Start of EXCERPT

Agreed. It’s a slightly unfair comparision…
Well, certainly the specific frame you use for testing does not pose a too great challenge. It seems that it was taken on a sunny day with overcast sky. Besides, you are using the modified tuning file for the IMX477 for capture - which was developed in order to improve these things.
For some examples on the difference between single scans and exposure-fused footage, have a look at this post. These scans were taken in the early days with the standard tuning file of the IMX477. Since than, things have changed; I now use only 4 different exposures while scanning.
I did here a comparison between the results of exposure fusion and raw development. In summary: if you get your exposure right, the raw capture is mostly equivalent to an exposure fusion approach. However, while the later automatically creates a visually pleasing image, the former requires some kind of raw development - at the time of the test, the color science of developing raw images from the IMX477 was not present (this has changed in the mean time), so it was no option back then.
I think if you compare your scans closely , you still notice some tiny differences especially in the dark shadows of the tree. For such areas, the camera signal from an exposure-fused stack just has a finer quantization level than the raw image file. Given, usually you will not need that precision, as these areas are anyway rather dark - but sometimes, you might want to get these areas brighter in the post, and than you will notice a difference.

End of EXCERPT
Start of DATA SHOWN

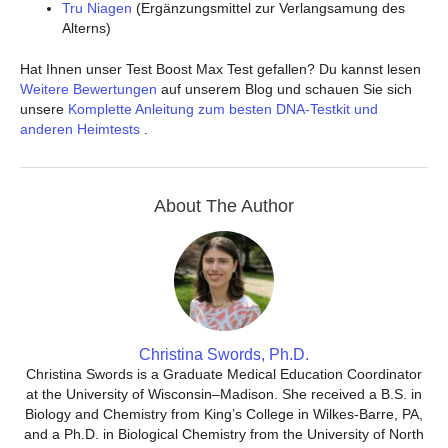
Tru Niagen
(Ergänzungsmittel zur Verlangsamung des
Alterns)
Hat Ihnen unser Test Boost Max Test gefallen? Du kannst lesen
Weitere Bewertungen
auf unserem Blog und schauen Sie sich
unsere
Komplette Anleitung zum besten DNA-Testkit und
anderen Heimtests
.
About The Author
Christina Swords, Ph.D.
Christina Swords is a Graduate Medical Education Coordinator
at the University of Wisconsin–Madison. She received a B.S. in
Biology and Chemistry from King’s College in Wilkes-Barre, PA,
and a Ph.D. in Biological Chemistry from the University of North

End of DATA SHOWN
Start of DATA SHOWN

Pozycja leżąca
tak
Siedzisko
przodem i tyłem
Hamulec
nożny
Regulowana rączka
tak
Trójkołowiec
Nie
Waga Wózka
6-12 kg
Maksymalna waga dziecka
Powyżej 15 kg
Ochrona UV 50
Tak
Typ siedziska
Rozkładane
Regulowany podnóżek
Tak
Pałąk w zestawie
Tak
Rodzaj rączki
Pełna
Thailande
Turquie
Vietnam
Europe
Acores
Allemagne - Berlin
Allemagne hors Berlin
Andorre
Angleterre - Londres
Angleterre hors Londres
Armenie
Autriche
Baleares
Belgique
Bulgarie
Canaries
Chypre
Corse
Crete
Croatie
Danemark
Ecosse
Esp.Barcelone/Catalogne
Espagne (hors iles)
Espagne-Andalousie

End of DATA SHOWN

TASKS FOR THIS EXERCISE
1 - Do these statements agree with the forum post on exposure fusion? Answer yes or no for each, quoting the deciding words: (a) The writer now uses only four different exposures while scanning. (b) The early scans mentioned in the post were made with the modified tuning file for the IMX477. (c) The test frame appears to have been taken on a rainy day.
2 - Can you set down the forum post on exposure fusion from "Agreed. It’s a" up to and including "exposures while scanning."?
3 - How would the forum post on exposure fusion and raw capture go on from where it stops? Write its next part.
The records are separate material, apart from the forum post on exposure fusion.

TASK RESULTS
1 -
(a) Yes: "I now use only 4 different exposures while scanning."
(b) No: "These scans were taken in the early days with the standard tuning file of the IMX477."
(c) No: "It seems that it was taken on a sunny day with overcast sky."

2 -
Agreed. It’s a slightly unfair comparision…
Well, certainly the specific frame you use for testing does not pose a too great challenge. It seems that it was taken on a sunny day with overcast sky. Besides, you are using the modified tuning file for the IMX477 for capture - which was developed in order to improve these things.
For some examples on the difference between single scans and exposure-fused footage, have a look at this post. These scans were taken in the early days with the standard tuning file of the IMX477. Since than, things have changed; I now use only 4 different exposures while scanning.

3 -
With respect to your code - nicely done and I guess a great example for the forum. A few remarks: it takes some frames until an exposure value requested is actually realized by the camera. And sometimes, a shutter speed of 9600 is realized with a shutter speed of 4800 and a digital gain of 2. So you might want to check the metadata returned with the frame both for the correct shutter speed and digital gain value. Or: just wait for about 15 frames between the setting of the shutter speed and the actual capture. Another issue is hidden in the line
merged = np.clip(merged * 255, 0, 255).astype(np.uint8)
This tactically assumes that merge-process does deliver a float image in the range [0.0:1.0]. At least in older versions of the opencv software, this was not the case. So you might try instead something like
minimum = merged.min()
maximum = merged.max()
merged = np.clip( (merged -minimum)/(maximum-minimum) , 0, 255).astype(np.uint8)